I know that most people don’t get their boat hauled out and anti-fouled in May, but COVID has meant Blue Opal has had to sit in the water for quite a while with the consequence that the local marine flora and fauna had taken up residence. I took her up to Malahide Marina (and marine services) on May 10th, and sailed her back today in SE 20 gusting 26 against the tide. To say it was lumpy would be an understatement. Not as bad as the trip up from Wicklow Head, but certainly not the most comfortable sailing I’ve done. With the sprayhood down, the cockpit gets quite wet from all of the spray that gets thrown up as the bow buries itself into a wave, and there’s no point trying to keep a pair of glasses on!
Anyway, when she was lifted out, she definitely looked a bit green…
The prop was also pretty well barnacled.
And then some random other photos, just so I can remember where the slings go.
The navy blue gelcoat is starting to look pretty tired at this point, so I probably need to get her polished. I have an estimate from the yard, and it’s under 800 EUR; feels like an okay price given it’s a three stage process and it’s pretty much all labour costs. I also got an estimate for copper-coating, and that’s the one that makes you take a deep breath – over 6000 EUR. However, the trade-off is that I’d only have to put her on the slip twice a year for a quick wash and scrub with a scrubbing pad for about the next 10 years if it all goes well.

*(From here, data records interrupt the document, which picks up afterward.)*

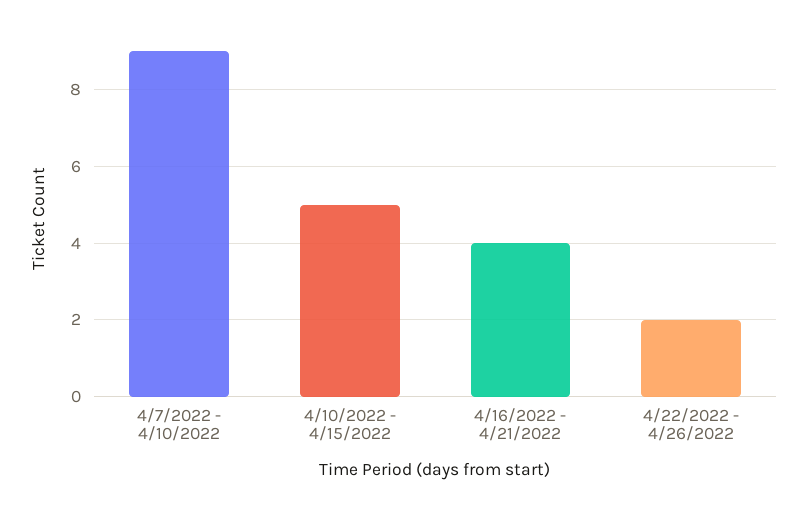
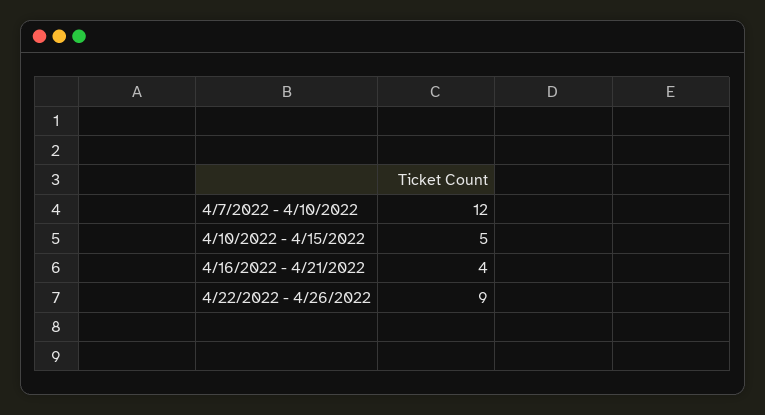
  {
-   "4/7/2022 - 4/10/2022": 9,
+   "4/7/2022 - 4/10/2022": 12,
    "4/10/2022 - 4/15/2022": 5,
    "4/16/2022 - 4/21/2022": 4,
-   "4/22/2022 - 4/26/2022": 2
+   "4/22/2022 - 4/26/2022": 9
  }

To the credit of the yard, when I asked about it, they didn’t say it was the best anti-fouling ever and I had to do it, nor did they say it’s utter shite. Instead, they pointed out that in general it works out just fine, they’ve got several boats in the marina with 12+ year usage of the first application, and that they do it in a fully climate controlled environment. There was a bit of discussion about how the company behind the product can be a bit of a bear to deal with, always falling back on whether it was applied according to ever-changing standards. It’s one of those jobs that has to be done in the climate controlled shed, so the mast would have to come down. That’s a good time to check the rigging over, make sure all the nagivation lights are still ok, check for fatigue at the spreaders etcetera, and potentially a good time to go “right, radar is getting replaced, wind transducer is getting replaced (it’s broken right now, so that’s another problem to solve), and while I’m at it, the whole boat network is getting replaced”. Any through-hull fittings can also be checked over at the same time. Basically, it’d be a winter ashore, and a pretty big hit to my wallet.
Finally, I had the engine exhaust changed, as it’s been leaking black stuff, and also changed out the primary diesel filter to a Racor that should be easier to manage.
Denis, the Boathouse Captain at the club, was happy to take possession of the old riser – it would fit our club launches, though it goes the wrong way. He did notice that the large nut was not sitting on the threads properly, which is probably why the whole thing rattled. Wouldn’t budge either, so I suspect he’ll be taking some heat to it. The lack of rattle from the exhaust has turned out to be a noticeable thing in the cockpit – didn’t realise it was that bad!